Ethereal Nectarine Ginger Preserves


About 4 lbs of fruit, or enough, when cut and chopped to make 7.5 cups

5.5 cups of white sugar

4 heaping T of fresh lemon juice

1/4 t ginger powder

1/4 t cinnamon

1 t good vanilla

1 T good Rum (optional)

Sterilized jars and lids (you can simply seal and have as refrigerator jam, do a water bath, or seal with pectin. Your choice.)

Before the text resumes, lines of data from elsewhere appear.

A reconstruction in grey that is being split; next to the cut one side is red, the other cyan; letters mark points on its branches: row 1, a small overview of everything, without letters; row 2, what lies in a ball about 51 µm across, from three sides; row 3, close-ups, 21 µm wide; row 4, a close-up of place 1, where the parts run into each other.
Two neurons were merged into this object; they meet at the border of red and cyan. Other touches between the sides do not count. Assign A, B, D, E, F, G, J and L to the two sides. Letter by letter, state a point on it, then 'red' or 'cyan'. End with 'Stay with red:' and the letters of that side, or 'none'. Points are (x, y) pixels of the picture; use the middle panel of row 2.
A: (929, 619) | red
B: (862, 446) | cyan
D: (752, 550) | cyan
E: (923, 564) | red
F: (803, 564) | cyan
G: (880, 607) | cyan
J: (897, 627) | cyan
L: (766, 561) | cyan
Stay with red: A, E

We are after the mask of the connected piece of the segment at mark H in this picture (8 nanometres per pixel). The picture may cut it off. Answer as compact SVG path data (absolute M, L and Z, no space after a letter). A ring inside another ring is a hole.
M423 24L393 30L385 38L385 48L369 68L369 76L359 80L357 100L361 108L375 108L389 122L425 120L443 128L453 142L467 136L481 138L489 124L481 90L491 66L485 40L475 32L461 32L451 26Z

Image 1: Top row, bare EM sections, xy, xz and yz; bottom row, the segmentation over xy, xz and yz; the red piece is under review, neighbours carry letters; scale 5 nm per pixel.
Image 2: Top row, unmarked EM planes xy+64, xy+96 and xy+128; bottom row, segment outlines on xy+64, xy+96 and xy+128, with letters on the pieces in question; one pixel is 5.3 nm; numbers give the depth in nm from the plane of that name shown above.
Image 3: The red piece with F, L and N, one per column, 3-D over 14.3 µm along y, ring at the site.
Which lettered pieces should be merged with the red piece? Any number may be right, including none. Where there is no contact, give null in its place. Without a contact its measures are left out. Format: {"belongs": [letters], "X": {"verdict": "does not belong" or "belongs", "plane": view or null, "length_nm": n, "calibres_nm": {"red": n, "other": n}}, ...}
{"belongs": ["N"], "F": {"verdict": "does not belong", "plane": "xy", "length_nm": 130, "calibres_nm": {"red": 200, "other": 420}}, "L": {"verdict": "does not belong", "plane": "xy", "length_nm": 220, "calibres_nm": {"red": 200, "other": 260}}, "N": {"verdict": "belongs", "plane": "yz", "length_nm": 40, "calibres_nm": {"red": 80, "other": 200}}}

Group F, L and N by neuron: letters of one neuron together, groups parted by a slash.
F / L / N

  • Wash fruit, cut and chop into half to one inch chunks, leaving the skins on. Place in large, oversized dutch oven pan with the sugar and lemon juice. Gradually add heat until mixture is boiling. Keep boil eager but not violent and stir often as you cook for 30 minutes. Don’t worry about all the foam. It will subside. Don’t try to stir the foam back in though, as it collects around the inside. That introduces sugar crystals. The mixture reduces, so just mess with what’s reduced.
  • At the end of 30 minutes, add the spices and Rum and keep stirring for 10 more minutes. Perform the nudge test (see Pitifully Easy Cherry Preserves for technique) and keep cooking the mixture on a VERY low boil for the next three minutes while waiting.
  • When done, place into jars, seal but not tightly, and leave undisturbed on counter until you hear the lids pop in. Refrigerate if you’re not doing a hot water bath. Can freeze as well.